Now bulldog owners, on the other hand, can (and should!) be widely generalized. Unlike their dogs, they’re pretty much all exactly the same, right down to the extremely specific details. Don’t even think about saying, “Uhh this doesn’t apply to me…?” because that just means you’re in denial. Bulldog parents, we’ve got your number!
You believe in aging gracefully.
Botox? Fillers? Not for you! You say that beauty comes from character — both inside and out.
You have a favorite restaurant, and you go there once a week.
Okay, you’re not exactly Norm from Cheers, but the hostess does know your name, and she knows you prefer a booth, and the waiters ask, “The usual?” And you have a sandwich named after you.
…and on other nights, you order in. Why would you ever cook?
The day GrubHub came into your life was also, truly, the day your life began.
You can chat on the phone for hours and hours on end.
In the age of text messaging, it’s hard to find people who like to actually talk IRL. But you still believe in the lost art of the hours-long phone call, bringing your friends back to their teenage years.
You’re always a little bit suspicious of your neighbor.
It’s not that you think he’s got a meth lab in his garage. It’s just that Mr. Leeds seems to buy a lot of 55-gallon carbon steel drums. He’s really nice and all, but he’s got a sort of chemically smell? YDK, YDK…

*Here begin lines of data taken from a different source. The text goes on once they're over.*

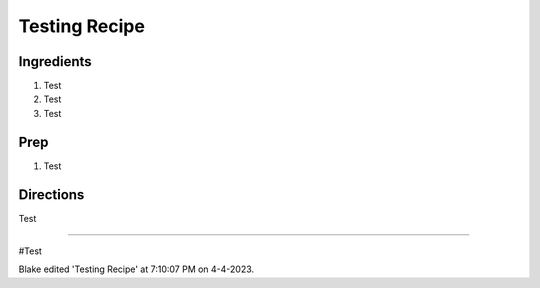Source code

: Testing Recipe
###########################################################
 
Ingredients
=========================================================
 
1. Test
2. Test
3. Test
 
Prep
=========================================================
 
1. Test
 
Directions
=========================================================
 
Test
 
------
 
#Test
 
Blake edited 'Testing Recipe' at 7:10:07 PM on 4-4-2023.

Your gym membership has gone untouched for months — if not years.
Your Netflix membership, on the other hand…
You’ve been a bridesmaid (or groomsman) many, many times.

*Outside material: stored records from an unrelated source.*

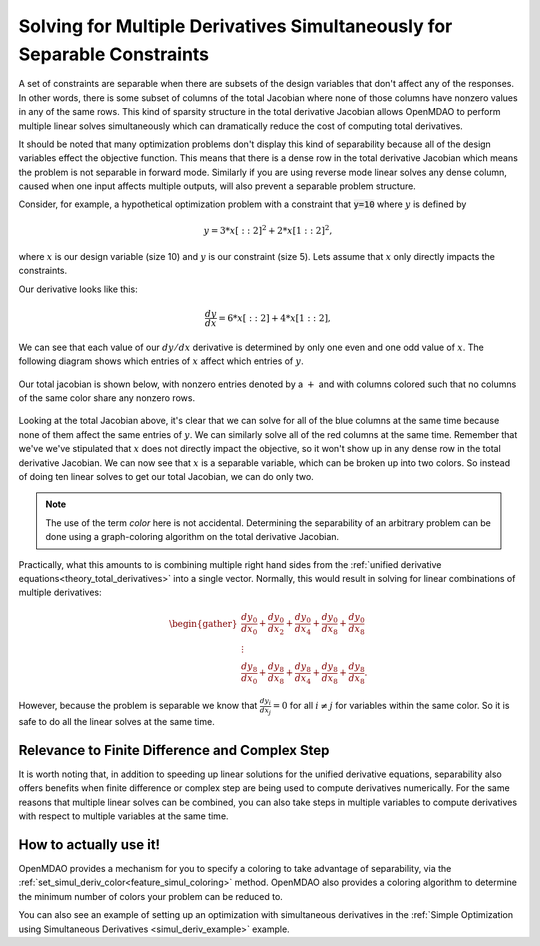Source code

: .. _theory_separable_variables: 

****************************************************************************************
Solving for Multiple Derivatives Simultaneously for Separable Constraints
****************************************************************************************

A set of constraints are separable when there are subsets of the design variables that don't affect any of the responses. 
In other words, there is some subset of columns of the total Jacobian where none of those columns have nonzero values
in any of the same rows.
This kind of sparsity structure in the total derivative Jacobian allows OpenMDAO to perform multiple linear solves simultaneously 
which can dramatically reduce the cost of computing total derivatives. 

It should be noted that many optimization problems don't display this kind of separability because all of the design variables effect the objective function. 
This means that there is a dense row in the total derivative Jacobian which means the problem is not separable in forward mode. 
Similarly if you are using reverse mode linear solves any dense column, caused when one input affects multiple outputs, will also prevent a separable problem structure. 
 
Consider, for example, a hypothetical optimization problem with a constraint that
:code:`y=10` where :math:`y` is defined by


.. math::

  y = 3*x[::2]^2 + 2*x[1::2]^2 ,


where :math:`x` is our design variable (size 10) and :math:`y` is our constraint (size 5).
Lets assume that :math:`x` only directly impacts the constraints. 

Our derivative looks like this:


.. math::

  \frac{dy}{dx} = 6*x[::2] + 4*x[1::2] ,


We can see that each value of our :math:`dy/dx` derivative is determined by only one even
and one odd value of :math:`x`.  The following diagram shows which entries of :math:`x`
affect which entries of :math:`y`.

.. figure:: simple_coloring.png
   :align: center
   :width: 50%
   :alt: Dependency of y on x


Our total jacobian is shown below, with nonzero entries denoted by a :math:`+` and with
columns colored such that no columns of the same color share any nonzero rows.

.. figure:: simple_jac.png
   :align: center
   :width: 50%
   :alt: Our total Jacobian


Looking at the total Jacobian above, it's clear that we can solve for all of the blue columns
at the same time because none of them affect the same entries of :math:`y`.  We can similarly
solve all of the red columns at the same time.  
Remember that we've we've stipulated that :math:`x` does not directly impact the objective, 
so it won't show up in any dense row in the total derivative Jacobian.   
We can now see that :math:`x` is a separable variable, which can be broken up into two colors. 
So instead of doing ten linear solves to get our total Jacobian, we can do only two.

.. note:: 
    The use of the term *color* here is not accidental. 
    Determining the separability of an arbitrary problem can be done using a graph-coloring algorithm on the total derivative Jacobian.

Practically, what this amounts to is combining multiple right hand sides from the :ref:`unified derivative equations<theory_total_derivatives>` into a single vector. 
Normally, this would result in solving for linear combinations of multiple derivatives: 

.. math:: 
  
  \begin{gather}
  \frac{dy_0}{dx_0} + \frac{dy_0}{dx_2} + \frac{dy_0}{dx_4} + \frac{dy_0}{dx_8} + \frac{dy_0}{dx_8}\\
  \vdots \\
  \frac{dy_8}{dx_0} + \frac{dy_8}{dx_8} + \frac{dy_8}{dx_4} + \frac{dy_8}{dx_8} + \frac{dy_8}{dx_8}. 
  \end{gather}

However, because the problem is separable we know that :math:`\frac{dy_i}{dx_j}=0` for all :math:`i \ne j` for variables within the same color.  
So it is safe to do all the linear solves at the same time. 

Relevance to Finite Difference and Complex Step
--------------------------------------------------
It is worth noting that, in addition to speeding up linear solutions for the unified derivative equations, separability also offers benefits when finite difference or complex step are being used to compute derivatives numerically. 
For the same reasons that multiple linear solves can be combined, you can also take steps in multiple variables to compute derivatives with respect to multiple variables at the same time. 

How to actually use it!
-------------------------
OpenMDAO provides a mechanism for you to specify a coloring to take advantage of separability, via the 
:ref:`set_simul_deriv_color<feature_simul_coloring>` method. 
OpenMDAO also provides a coloring algorithm to determine the minimum number of colors your problem can be reduced to. 

You can also see an example of setting up an optimization with
simultaneous derivatives in the :ref:`Simple Optimization using Simultaneous Derivatives <simul_deriv_example>`
example.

What can you say? You’ve got a lot of friends and you always bring a good time. Plus you’re so easygoing, they know they can count on you to keep everyone calm if things go off the rails.
You’re not too scared to squish a spider.
You hate spiders you hate spiders you hate spiders you hate spiders BUT you will not let your fear stop you from going…right…over…and…SQUISHING IT!!! You did it!!!
You’re into PDA.
You’re into gentle touches and you just can’t stop yourself from grabbing a hand or stealing a kiss — even if you’re out to dinner. (At your favorite restaurant, natch.)